What's a good debugging prompt for an AI coding agent?
Structure it as the loop: "Reproduce this first and show me the output. Then, before editing any code, state your hypothesis for the cause and write a new test that fails because of this bug. Wait for my approval. Don't silence the symptom — we want the cause." The key phrase is state your hypothesis before editing, which turns the agent from a fix-emitter into a diagnostician.
Should I let the agent change code before I approve a diagnosis?
No. Approve the hypothesis and the failing test first. If the agent edits application code before you've confirmed why the bug happens, you lose the ability to tell whether the fix addressed the real cause or just made the symptom disappear. Keep risky edits behind a review step — see coding-agent permissions for how to gate what an agent may change automatically.

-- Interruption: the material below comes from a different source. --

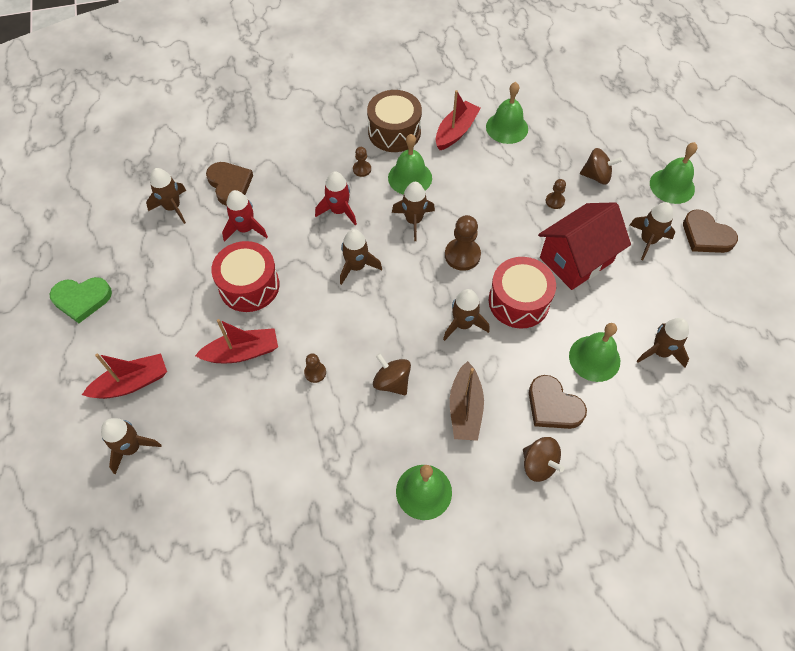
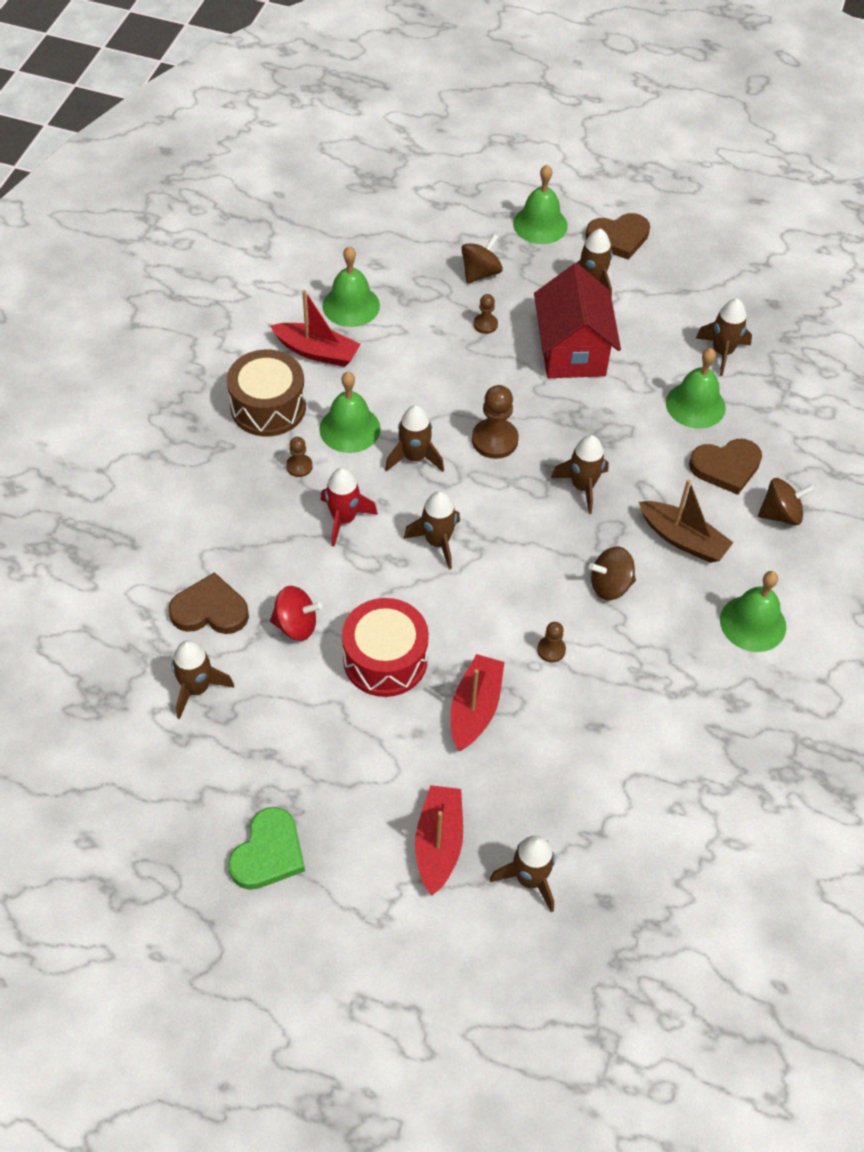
camera: 60 degrees left, 5 degrees down
red rocket [222,190,268,242] -> red spinning top [270,586,322,641]
red boat [436,90,481,150] -> red boat turned 135 degrees clockwise [270,290,361,367]
red drum [489,257,556,329] -> none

Why does the agent's fix make the test pass but break something else?
Usually scope creep: the agent changed more than the bug required, or fixed a symptom in a way that shifts the problem elsewhere. Insist on minimal, single-cause diffs and always run the full test suite after a fix, not just the one new test. "Red → green, and nothing else broke" is the real definition of done.
Can an AI agent debug bugs that only happen sometimes?
Intermittent bugs (races, timing, ordering, randomness) are where agents are weakest, because there's no reliable reproduction or clean trace to read. Make the failure deterministic first — pin random seeds, force thread ordering, or build a stress test that fails reliably — then run the normal loop. Don't accept a longer timeout or more retries as a 'fix'; that hides the race rather than solving it.